■ What to work on
Examine each line of the data, and copy the ones containing "linejoin".

■ The data

------------------------------------

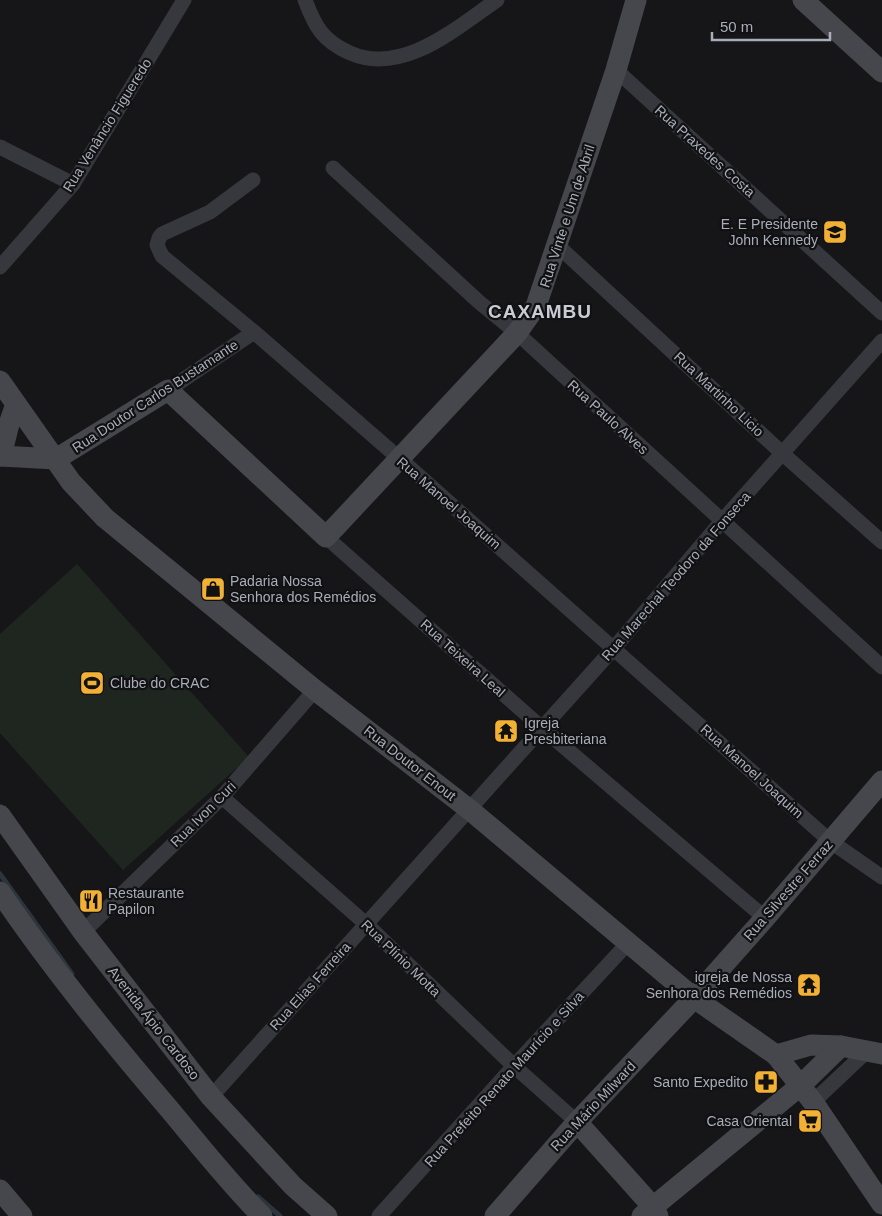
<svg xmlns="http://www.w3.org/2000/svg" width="882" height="1216" font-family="Arial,sans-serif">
	<rect width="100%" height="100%" fill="#161618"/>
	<polygon fill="#1e261f" points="77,564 249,757 123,870 0,733 0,634"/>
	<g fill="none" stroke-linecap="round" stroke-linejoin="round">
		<g stroke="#2c353c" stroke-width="5">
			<polyline points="0,874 72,974"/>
			<polyline points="258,1197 280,1216"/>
		</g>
		<g stroke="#37383d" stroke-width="15">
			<path d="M305,0C315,27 323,41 350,53C403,76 456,28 497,0"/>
			<polyline points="616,70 882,313"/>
			<polyline points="0,147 73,184"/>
			<polyline points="333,168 479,302 517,333 882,667"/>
			<polyline points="253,180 210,212 162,234 159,238 157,245 162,256 254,332 400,459 830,841 882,877"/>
			<polyline points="557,245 783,454 882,542"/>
			<polyline points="0,267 73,184 184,0"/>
			<polyline points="168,390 254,332"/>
			<polyline points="326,537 542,728 765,918"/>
			<polyline points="222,797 366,924 514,1066 577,1122"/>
			<polyline points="83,932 222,797 315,690"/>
			<polyline points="211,1097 614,648 722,521 882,341"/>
			<polyline points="813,1102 868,1050"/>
			<polyline points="379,1216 514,1066 629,942"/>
		</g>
		<g stroke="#45474d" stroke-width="21">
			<polyline points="803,0 882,72"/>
			<polyline points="0,381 71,482 105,518 315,690 470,810 694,998 776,1055 813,1102 882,1204"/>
			<polyline points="0,456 56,459"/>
			<polyline points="1,456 9,424 16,404"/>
			<polyline points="56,459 168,390 326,537 517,333 536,306 616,70 636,0"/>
			<polyline points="0,815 83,932 211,1097 293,1186 327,1216"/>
			<path d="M0,892C52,969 110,1040 170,1110C200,1146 229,1183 262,1216"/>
			<polyline points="776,1055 811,1045 841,1046 882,1054"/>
			<polyline points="577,1122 653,1207 658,1216"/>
			<polyline points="0,1190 22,1216"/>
			<polyline points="495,1216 577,1122 694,998 765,918 882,781"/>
			<polyline points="642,1216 800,1086 841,1046"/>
		</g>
	</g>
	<defs>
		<symbol id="school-square" viewBox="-11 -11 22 22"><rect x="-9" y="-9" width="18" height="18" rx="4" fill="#f2b134" stroke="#111113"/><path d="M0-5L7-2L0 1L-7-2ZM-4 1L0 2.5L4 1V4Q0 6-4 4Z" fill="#111"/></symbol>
		<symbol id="shop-square" viewBox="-11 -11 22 22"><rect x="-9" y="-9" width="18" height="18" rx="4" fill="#f2b134" stroke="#111113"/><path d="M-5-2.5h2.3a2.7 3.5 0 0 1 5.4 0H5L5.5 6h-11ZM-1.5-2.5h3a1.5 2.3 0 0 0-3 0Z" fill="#111"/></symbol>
		<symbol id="stadium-square" viewBox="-11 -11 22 22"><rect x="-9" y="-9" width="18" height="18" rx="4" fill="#f2b134" stroke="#111113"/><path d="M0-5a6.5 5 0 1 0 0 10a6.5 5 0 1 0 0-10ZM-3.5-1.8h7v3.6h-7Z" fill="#111"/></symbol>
		<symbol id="temple-square" viewBox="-11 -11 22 22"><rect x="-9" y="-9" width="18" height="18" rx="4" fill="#f2b134" stroke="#111113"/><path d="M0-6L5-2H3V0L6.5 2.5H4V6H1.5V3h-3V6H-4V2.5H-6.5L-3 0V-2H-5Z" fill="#111"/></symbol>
		<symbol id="restaurant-square" viewBox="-11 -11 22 22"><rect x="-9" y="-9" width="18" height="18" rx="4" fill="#f2b134" stroke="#111113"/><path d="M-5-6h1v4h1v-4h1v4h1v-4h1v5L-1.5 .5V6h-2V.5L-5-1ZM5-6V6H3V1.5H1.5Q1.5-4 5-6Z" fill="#111"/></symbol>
		<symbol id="pharmacy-square" viewBox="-11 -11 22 22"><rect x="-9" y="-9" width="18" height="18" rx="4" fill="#f2b134" stroke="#111113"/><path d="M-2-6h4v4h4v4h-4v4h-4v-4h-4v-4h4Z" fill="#111"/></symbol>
		<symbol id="supermarket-square" viewBox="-11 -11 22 22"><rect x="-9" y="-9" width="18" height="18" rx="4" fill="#f2b134" stroke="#111113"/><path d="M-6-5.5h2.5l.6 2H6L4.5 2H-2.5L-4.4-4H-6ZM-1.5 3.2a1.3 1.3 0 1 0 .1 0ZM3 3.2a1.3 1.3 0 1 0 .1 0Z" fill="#111"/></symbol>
	</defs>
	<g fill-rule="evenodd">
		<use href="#school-square" x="821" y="218" width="28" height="28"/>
		<use href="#shop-square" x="199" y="575" width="28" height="28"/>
		<use href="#stadium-square" x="78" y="669" width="28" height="28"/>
		<use href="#temple-square" x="492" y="717" width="28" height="28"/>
		<use href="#restaurant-square" x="77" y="887" width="28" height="28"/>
		<use href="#temple-square" x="795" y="971" width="28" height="28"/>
		<use href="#pharmacy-square" x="752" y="1068" width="28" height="28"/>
		<use href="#supermarket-square" x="796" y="1107" width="28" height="28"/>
	</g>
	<g text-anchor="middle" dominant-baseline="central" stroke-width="4.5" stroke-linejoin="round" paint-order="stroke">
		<g font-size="14" fill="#a8adb8" stroke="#111113">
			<text transform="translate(107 125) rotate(-58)">Rua Venâncio Figueredo</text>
			<text transform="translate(705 151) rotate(42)">Rua Praxedes Costa</text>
			<text transform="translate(567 216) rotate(-72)">Rua Vinte e Um de Abril</text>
			<text transform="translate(719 394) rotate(43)">Rua Martinho Licio</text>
			<text transform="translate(155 396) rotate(-33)">Rua Doutor Carlos Bustamante</text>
			<text transform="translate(608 417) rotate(42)">Rua Paulo Alves</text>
			<text transform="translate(449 503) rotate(41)">Rua Manoel Joaquim</text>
			<text transform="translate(676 576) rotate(-49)">Rua Marechal Teodoro da Fonseca</text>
			<text transform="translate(463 658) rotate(42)">Rua Teixeira Leal</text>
			<text transform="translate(410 763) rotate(38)">Rua Doutor Enout</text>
			<text transform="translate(752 771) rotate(42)">Rua Manoel Joaquim</text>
			<text transform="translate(203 814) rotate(-45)">Rua Ivon Curi</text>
			<text transform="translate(788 890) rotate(-49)">Rua Silvestre Ferraz</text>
			<text transform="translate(401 958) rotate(44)">Rua Plínio Motta</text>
			<text transform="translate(310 986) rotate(-48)">Rua Elias Ferreira</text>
			<text transform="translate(154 1023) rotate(52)">Avenida Ápio Cardoso</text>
			<text transform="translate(504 1079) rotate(-48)">Rua Prefeito Renato Maurício e Silva</text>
			<text transform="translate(593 1106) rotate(-47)">Rua Mário Milward</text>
		</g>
		<g font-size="14" fill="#a8adb8" stroke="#111113" text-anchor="end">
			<text x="818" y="224">E. E Presidente<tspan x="818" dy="16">John Kennedy</tspan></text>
			<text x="230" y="581" text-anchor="start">Padaria Nossa<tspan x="230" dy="16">Senhora dos Remédios</tspan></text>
			<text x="110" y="683" text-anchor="start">Clube do CRAC</text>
			<text x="524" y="723" text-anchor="start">Igreja<tspan x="524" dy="16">Presbiteriana</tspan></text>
			<text x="108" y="893" text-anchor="start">Restaurante<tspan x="108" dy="16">Papilon</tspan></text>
			<text x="792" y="977">igreja de Nossa<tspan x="792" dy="16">Senhora dos Remédios</tspan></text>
			<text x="748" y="1082">Santo Expedito</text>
			<text x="792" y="1121">Casa Oriental</text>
		</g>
		<g font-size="19" font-weight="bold" letter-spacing="1" fill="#c9ccd4" stroke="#111113">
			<text x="540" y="311">CAXAMBU</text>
		</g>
	</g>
	<path d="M712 32v8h118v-8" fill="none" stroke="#a8adb8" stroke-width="2.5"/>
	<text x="720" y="32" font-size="15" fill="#a8adb8" stroke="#111113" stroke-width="4" paint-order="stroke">50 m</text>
</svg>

------------------------------------

■ Output for this task
	<g fill="none" stroke-linecap="round" stroke-linejoin="round">
	<g text-anchor="middle" dominant-baseline="central" stroke-width="4.5" stroke-linejoin="round" paint-order="stroke">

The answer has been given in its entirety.